Pharmaceutical Industry

Q-Silvano hydrogel: Qatar’s first registered nanotechnology-based hydrogel, developed in Prof. Alkilany’s lab in partnership with QLife Pharma.
Prof. Alkilany overseeing the scale-up and technology transfer of Q-Silvano at QLife Pharma.

Results-driven pharmaceutical executive at Hikma Pharmaceuticals (FDA-approved), with a proven track record of bringing complex products to market, including the development and registration of 21 ANDA products for the US and MENA regions.

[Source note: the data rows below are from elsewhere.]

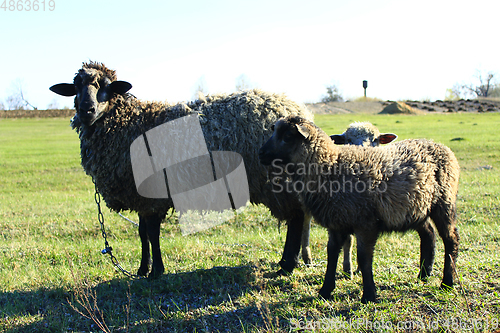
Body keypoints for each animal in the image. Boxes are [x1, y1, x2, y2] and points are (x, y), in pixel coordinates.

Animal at [51, 61, 316, 278]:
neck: (129, 123)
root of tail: (298, 110)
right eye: (75, 87)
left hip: (277, 181)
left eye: (106, 86)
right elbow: (142, 233)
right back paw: (286, 262)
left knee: (295, 219)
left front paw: (156, 271)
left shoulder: (152, 195)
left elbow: (152, 232)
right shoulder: (140, 196)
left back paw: (287, 265)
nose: (86, 110)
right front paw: (142, 269)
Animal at [260, 115, 458, 302]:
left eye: (287, 136)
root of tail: (438, 144)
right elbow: (332, 253)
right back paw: (424, 274)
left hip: (444, 202)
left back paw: (447, 282)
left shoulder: (366, 222)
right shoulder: (336, 221)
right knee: (428, 234)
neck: (331, 167)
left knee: (451, 239)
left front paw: (369, 295)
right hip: (416, 209)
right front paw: (325, 290)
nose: (261, 154)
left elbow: (364, 257)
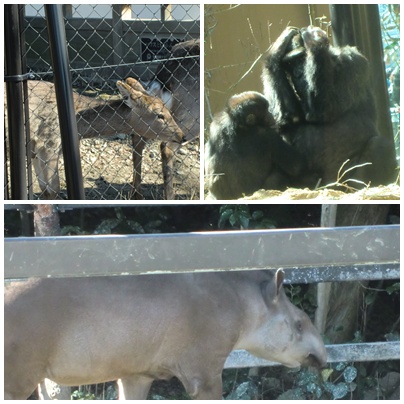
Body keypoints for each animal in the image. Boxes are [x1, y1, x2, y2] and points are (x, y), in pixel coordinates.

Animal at [3, 77, 184, 199]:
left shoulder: (35, 150)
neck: (78, 127)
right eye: (159, 115)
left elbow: (44, 189)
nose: (181, 135)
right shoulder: (48, 142)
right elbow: (53, 190)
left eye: (167, 110)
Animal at [262, 26, 398, 189]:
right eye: (290, 64)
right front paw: (275, 51)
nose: (297, 74)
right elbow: (290, 117)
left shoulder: (352, 62)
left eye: (301, 59)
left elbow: (326, 109)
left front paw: (315, 43)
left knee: (380, 145)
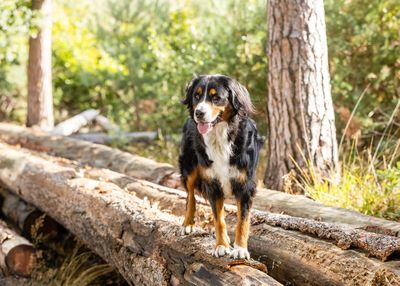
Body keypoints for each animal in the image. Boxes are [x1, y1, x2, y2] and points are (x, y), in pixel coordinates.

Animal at [180, 73, 264, 260]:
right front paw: (221, 245)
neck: (220, 136)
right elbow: (219, 219)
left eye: (216, 97)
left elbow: (242, 221)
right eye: (196, 96)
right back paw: (187, 223)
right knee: (190, 195)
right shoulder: (213, 183)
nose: (199, 112)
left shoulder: (245, 185)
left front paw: (240, 248)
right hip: (189, 167)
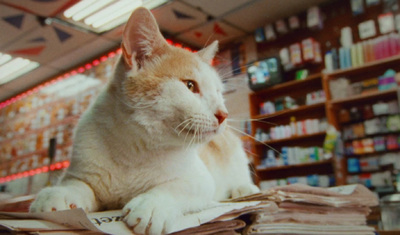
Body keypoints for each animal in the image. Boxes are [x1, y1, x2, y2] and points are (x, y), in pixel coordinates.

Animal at [28, 6, 260, 234]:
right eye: (190, 85)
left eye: (219, 93)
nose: (223, 114)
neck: (136, 148)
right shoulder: (81, 170)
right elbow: (78, 184)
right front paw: (59, 194)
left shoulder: (201, 179)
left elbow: (177, 186)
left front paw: (153, 205)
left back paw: (244, 188)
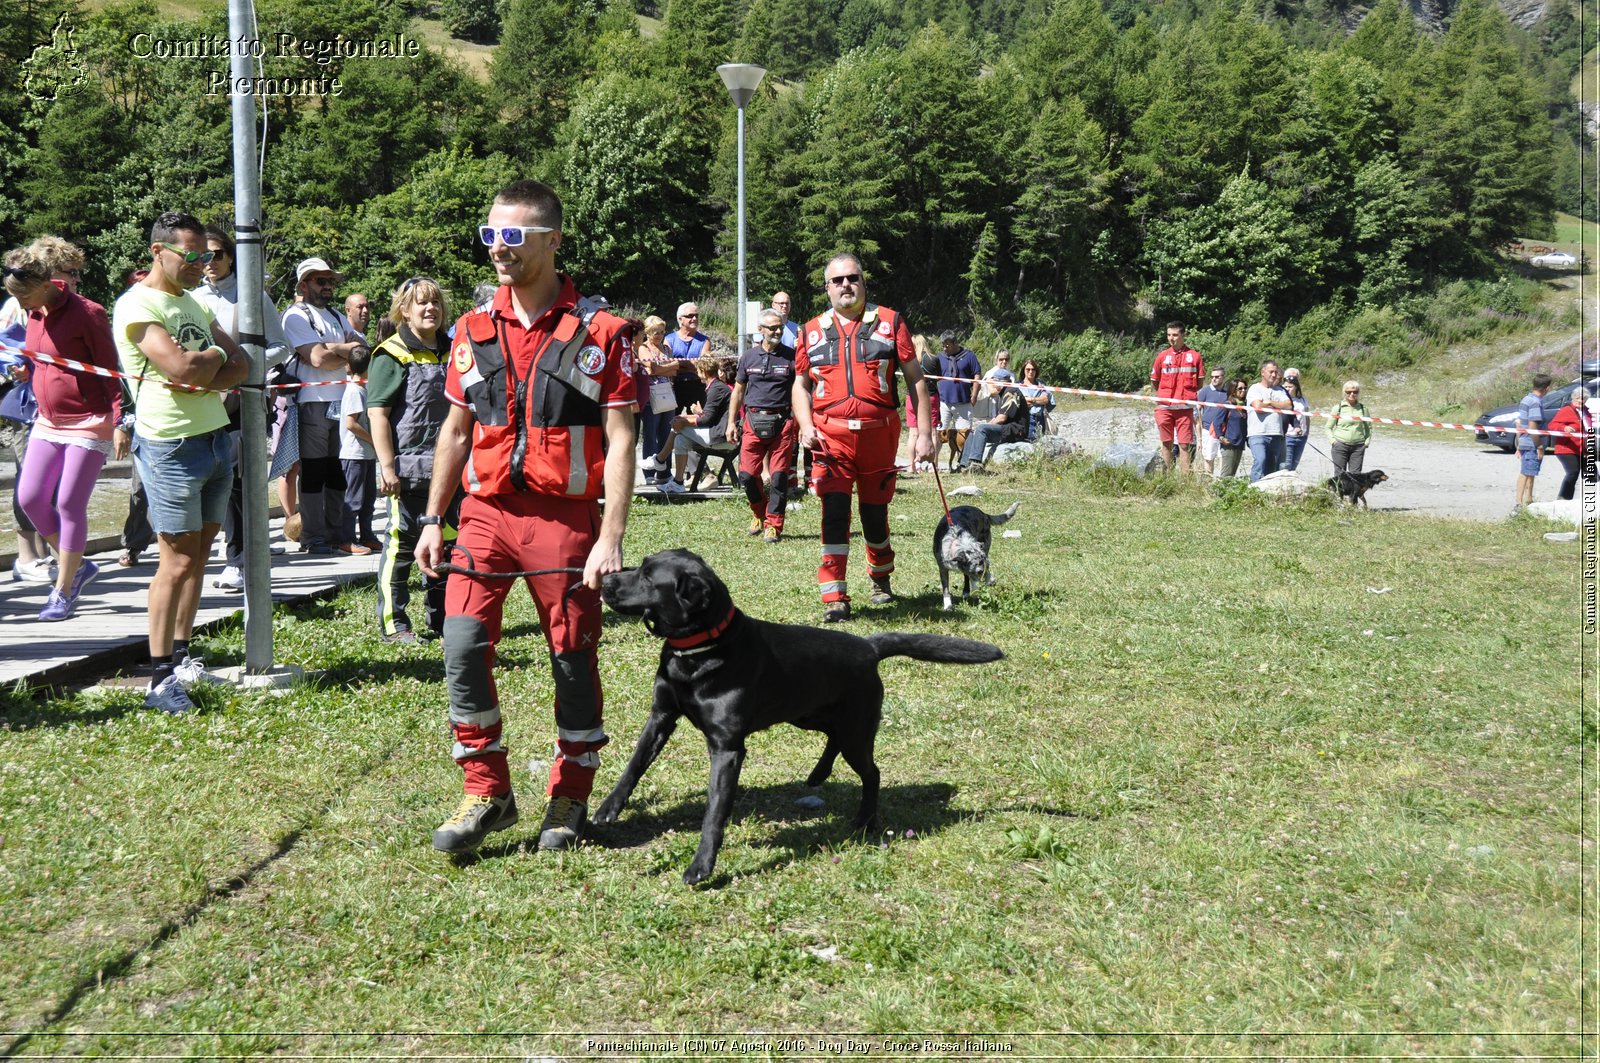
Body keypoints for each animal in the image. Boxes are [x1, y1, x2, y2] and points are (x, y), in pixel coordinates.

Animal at [601, 550, 998, 883]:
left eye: (649, 578)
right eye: (641, 565)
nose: (604, 582)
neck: (699, 650)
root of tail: (868, 646)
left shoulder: (727, 749)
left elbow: (714, 812)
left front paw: (701, 866)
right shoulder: (661, 716)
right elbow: (634, 764)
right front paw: (607, 809)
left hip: (855, 728)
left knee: (871, 771)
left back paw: (864, 820)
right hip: (807, 712)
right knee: (832, 738)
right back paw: (819, 773)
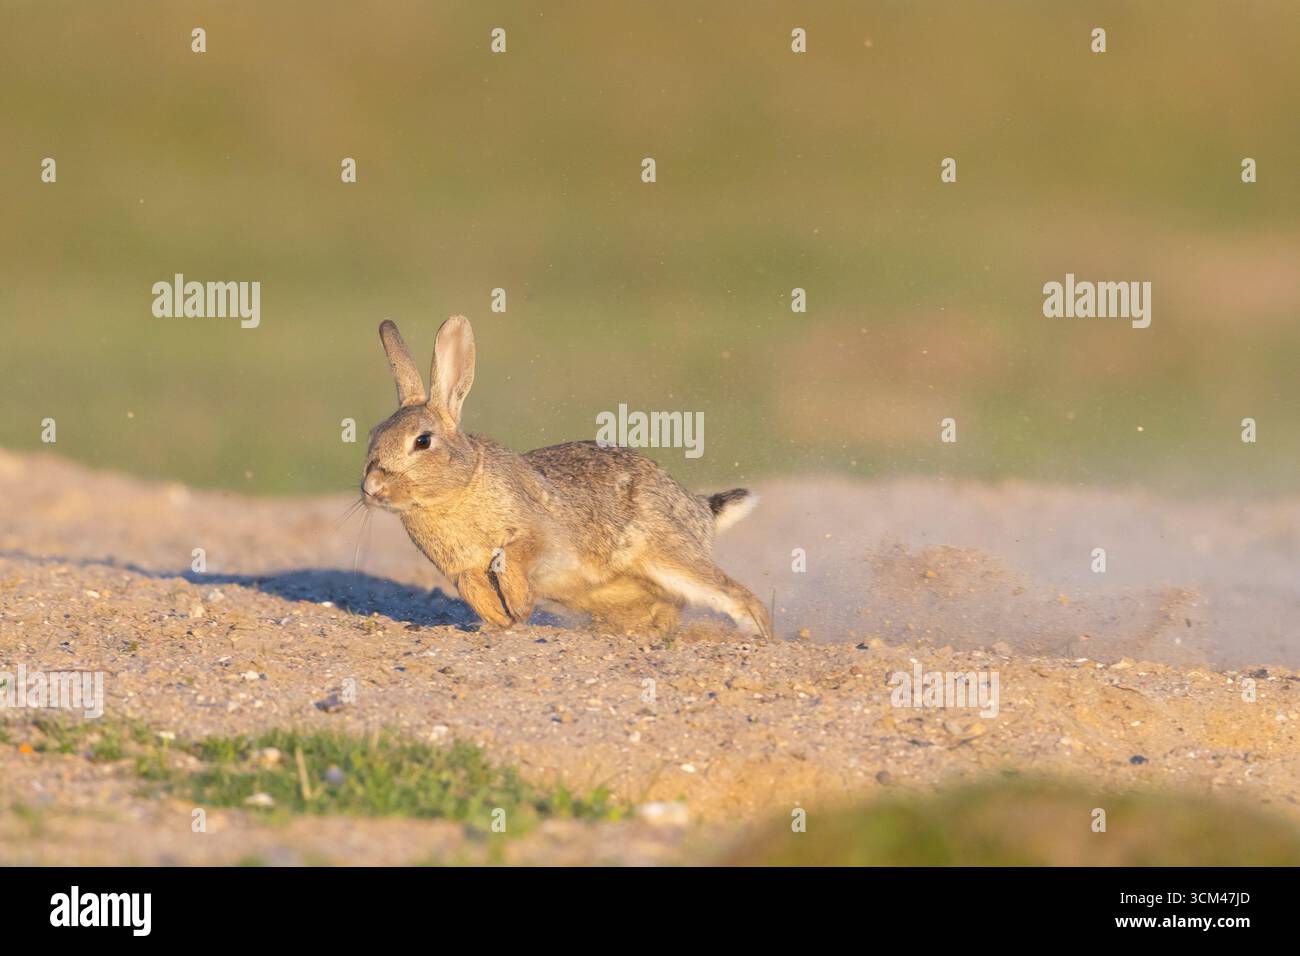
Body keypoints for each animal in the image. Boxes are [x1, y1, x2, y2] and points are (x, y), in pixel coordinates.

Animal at [361, 315, 774, 639]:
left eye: (423, 441)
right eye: (373, 435)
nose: (371, 488)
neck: (455, 491)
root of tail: (700, 511)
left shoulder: (538, 535)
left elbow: (513, 559)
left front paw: (518, 607)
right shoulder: (461, 571)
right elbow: (473, 589)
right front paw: (498, 621)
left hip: (669, 555)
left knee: (737, 596)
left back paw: (758, 634)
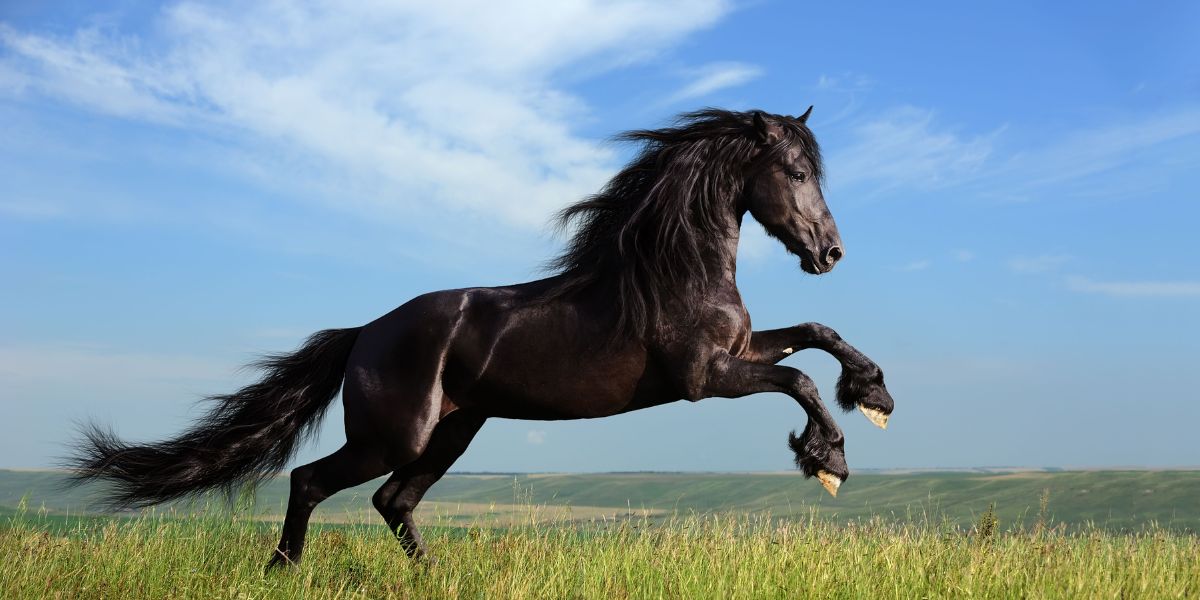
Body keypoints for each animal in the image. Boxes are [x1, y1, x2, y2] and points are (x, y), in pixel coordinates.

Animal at [69, 107, 895, 569]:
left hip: (454, 431)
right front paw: (828, 459)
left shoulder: (738, 353)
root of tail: (364, 333)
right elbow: (799, 378)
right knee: (313, 482)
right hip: (394, 435)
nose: (829, 252)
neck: (674, 270)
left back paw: (431, 578)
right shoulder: (704, 377)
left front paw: (874, 394)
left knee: (394, 502)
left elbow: (817, 333)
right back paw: (282, 570)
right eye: (795, 171)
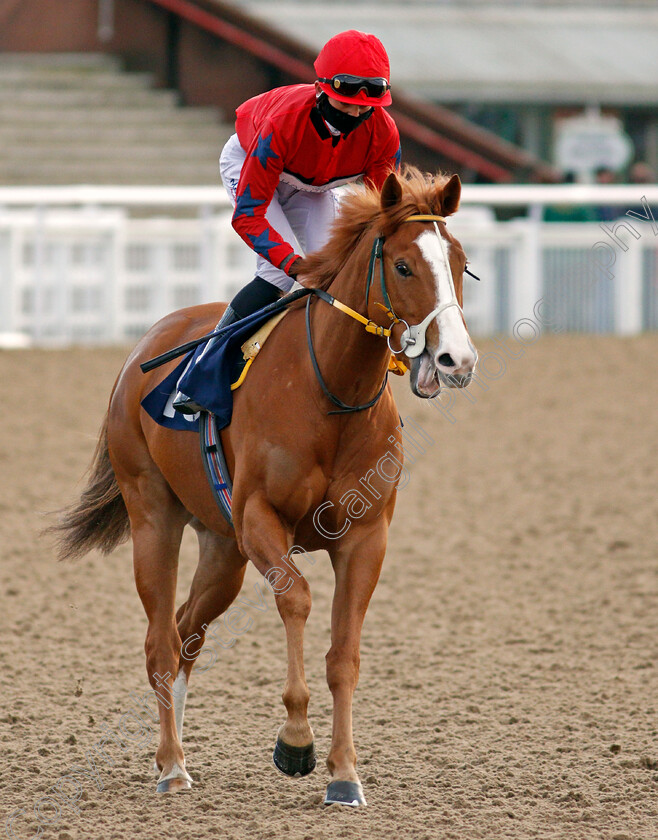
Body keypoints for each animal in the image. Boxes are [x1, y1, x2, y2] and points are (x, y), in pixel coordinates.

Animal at [50, 166, 472, 808]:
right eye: (403, 266)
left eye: (461, 261)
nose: (456, 360)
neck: (331, 394)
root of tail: (143, 346)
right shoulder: (260, 519)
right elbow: (296, 598)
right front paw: (295, 741)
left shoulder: (366, 537)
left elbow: (344, 655)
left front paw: (345, 775)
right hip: (155, 514)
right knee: (159, 642)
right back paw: (172, 766)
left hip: (222, 549)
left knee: (186, 631)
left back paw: (172, 753)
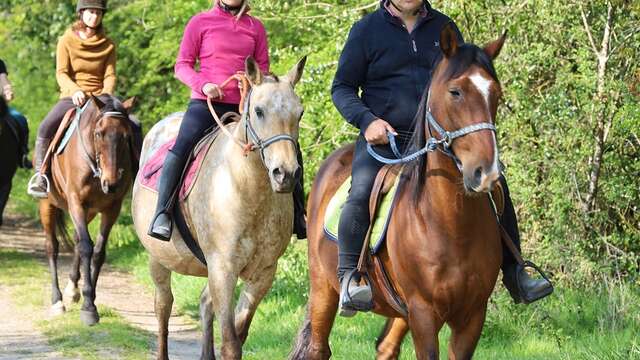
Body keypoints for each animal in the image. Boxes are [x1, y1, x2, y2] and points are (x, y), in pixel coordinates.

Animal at [40, 94, 137, 324]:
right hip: (47, 204)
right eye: (98, 133)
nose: (111, 183)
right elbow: (86, 247)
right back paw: (57, 301)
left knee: (76, 239)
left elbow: (98, 252)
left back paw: (73, 290)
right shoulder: (76, 202)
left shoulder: (112, 208)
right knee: (52, 246)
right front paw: (88, 308)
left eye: (126, 135)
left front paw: (89, 297)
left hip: (90, 211)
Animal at [131, 57, 306, 360]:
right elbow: (231, 343)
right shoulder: (223, 269)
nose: (285, 174)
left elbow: (239, 332)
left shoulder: (263, 273)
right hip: (158, 258)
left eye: (300, 112)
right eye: (259, 111)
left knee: (204, 303)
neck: (246, 191)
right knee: (163, 306)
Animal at [292, 23, 508, 358]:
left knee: (386, 348)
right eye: (455, 92)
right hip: (323, 287)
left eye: (496, 93)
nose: (485, 173)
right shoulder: (423, 313)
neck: (450, 224)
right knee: (317, 347)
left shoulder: (472, 316)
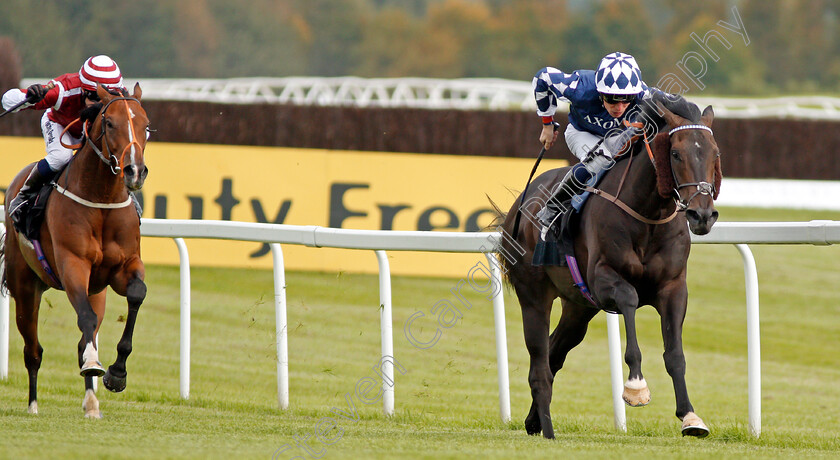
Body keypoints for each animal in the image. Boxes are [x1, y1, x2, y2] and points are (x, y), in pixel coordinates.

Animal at [1, 82, 150, 416]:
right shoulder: (73, 264)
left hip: (98, 291)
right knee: (33, 349)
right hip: (25, 287)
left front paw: (116, 374)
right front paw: (96, 364)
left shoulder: (124, 267)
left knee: (84, 335)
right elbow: (86, 320)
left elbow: (136, 295)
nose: (135, 171)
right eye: (111, 124)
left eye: (146, 126)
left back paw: (91, 403)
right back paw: (33, 405)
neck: (101, 199)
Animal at [498, 95, 720, 440]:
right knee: (539, 362)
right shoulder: (604, 280)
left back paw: (534, 421)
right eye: (675, 153)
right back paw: (547, 428)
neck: (648, 216)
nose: (702, 215)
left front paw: (690, 417)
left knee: (554, 353)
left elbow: (675, 354)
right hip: (534, 296)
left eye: (714, 153)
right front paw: (636, 386)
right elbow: (629, 300)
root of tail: (520, 205)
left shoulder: (673, 287)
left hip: (579, 307)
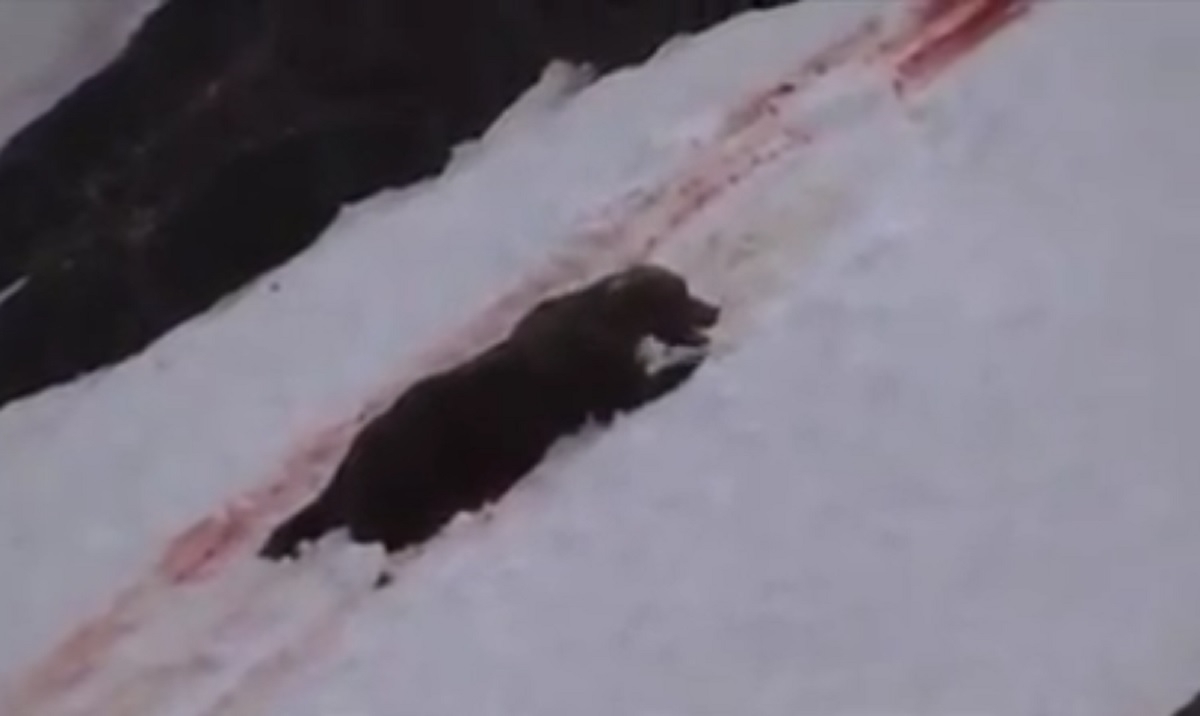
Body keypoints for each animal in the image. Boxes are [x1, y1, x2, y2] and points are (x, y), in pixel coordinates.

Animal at [258, 263, 720, 560]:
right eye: (680, 293)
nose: (712, 310)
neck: (609, 326)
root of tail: (341, 476)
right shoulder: (596, 381)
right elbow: (636, 390)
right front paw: (690, 364)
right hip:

At Qatar University, led the innovation and regulatory strategy for Q-Silvano, the nation’s first registered nanotechnology-based medical product, translating cutting-edge research into real-world impact.

Key Achievements:

  • Product Development & Commercialization:
    • Led the end-to-end development, from pre-formulation to market launch, of 21 Abbreviated New Drug Applications (ANDA) for solid oral dosage forms, successfully registered and commercialized in the highly regulated US and MENA markets.
    • Managed all aspects of product lifecycle, including formulation optimization, scale-up, technology transfer, and overseeing bioequivalence studies to ensure therapeutic equivalence.
  • Pioneering Innovation:
    • Conceived and executed the development of Q-Silvano, a groundbreaking nanotechnology-based medical device, navigating the full regulatory pathway to achieve the first official registration of its kind in Qatar.
  • Regulatory & Quality Leadership:
    • Ensured strict compliance with FDA, EMEA, and ICH guidelines across all projects, successfully passing regulatory inspections and mitigating compliance risk.
    • Implemented robust Quality by Design (QbD) principles to establish proven acceptable ranges and ensure process validation and reproducibility.
2004-2006Formulation Manager (R&D) Hikma Pharmaceuticals (http://www.hikma.com) Amman-Jordan
2000-2004Formulation Scientist (R&D) Hikma Pharmaceuticals (http://www.hikma.com) Amman-Jordan
  • Vast experience in the pharmaceutical industry and generic product development, covering pre-formulation, formulation, scale-up, and bio-equivalence trials within an FDA-approved pharmaceutical giant like Hikma Pharmaceuticals (http://www.hikma.com).
  • Exceptional theoretical and practical proficiency across various pharmaceutical unit operations, including blending, granulation, drying, milling, compaction, tablet compression/coating, capsule filling, and thorough quality control evaluations.
  • Proven track record in seamlessly transferring technology from R&D to production and between production sites, showcasing adeptness at maintaining operational continuity and efficiency.
  • Expert command of international regulations such as GMP, GLP, GCP, FDA, EMEA, and ICH guidelines, underscoring a commitment to unparalleled standards of compliance and quality assurance.